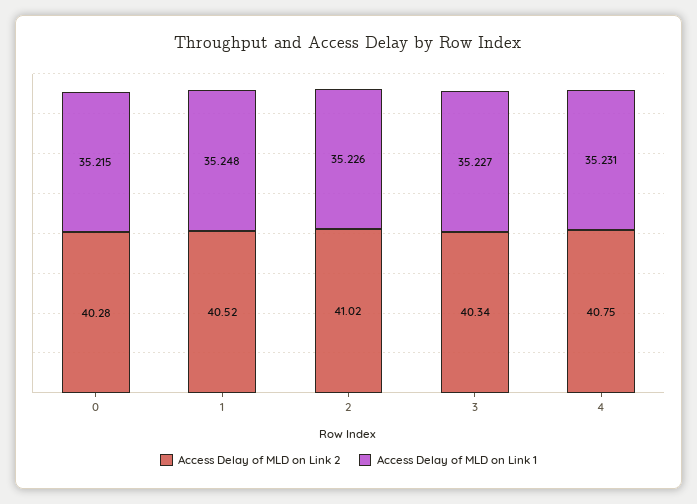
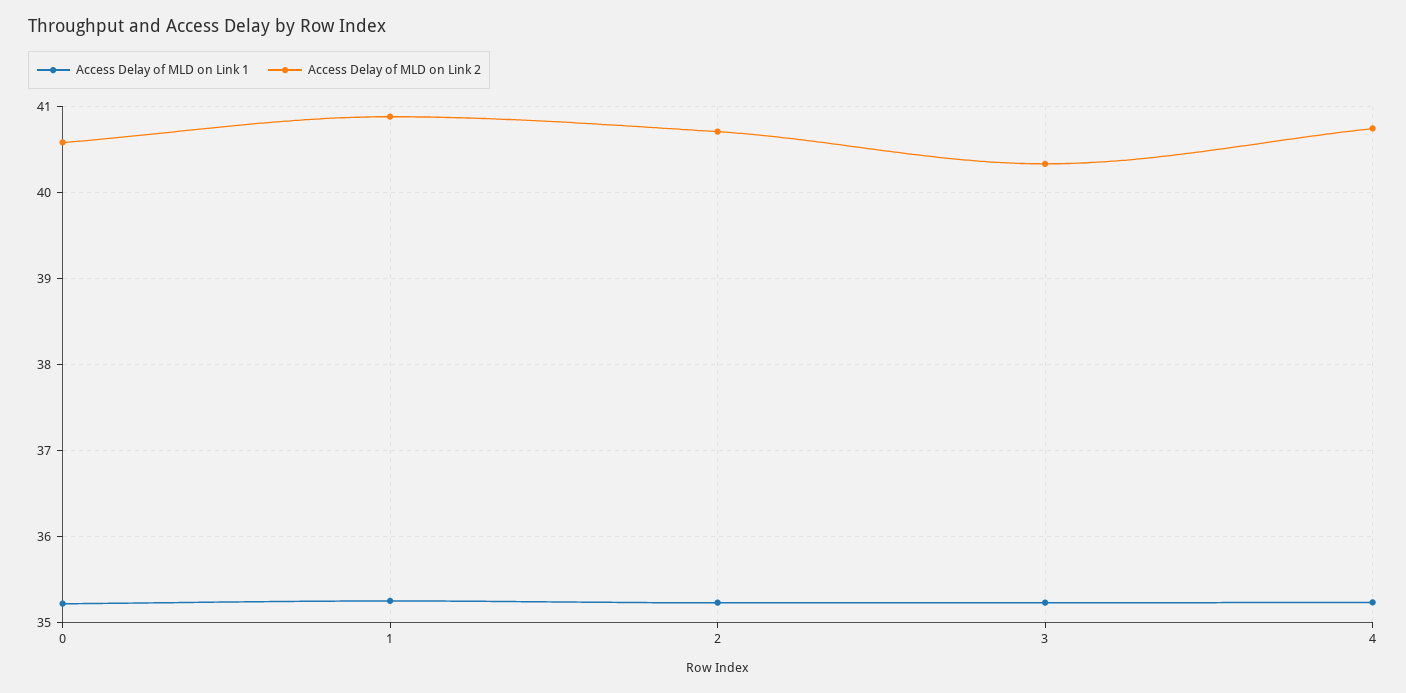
  {
    "Access Delay of MLD on Link 2": {
-     "0": 40.28,
+     "0": 40.6,
-     "1": 40.52,
+     "1": 40.9,
-     "2": 41.02,
+     "2": 40.7,
      "3": 40.34,
      "4": 40.75
    },
    "Access Delay of MLD on Link 1": {
      "0": 35.215,
      "1": 35.248,
      "2": 35.226,
      "3": 35.227,
      "4": 35.231
    }
  }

# WORK INSTRUCTIONS:
Scan the listing for "Delay" and copy out each line that has it.

# RESPONSE BOX:
    "Access Delay of MLD on Link 2": {
    "Access Delay of MLD on Link 1": {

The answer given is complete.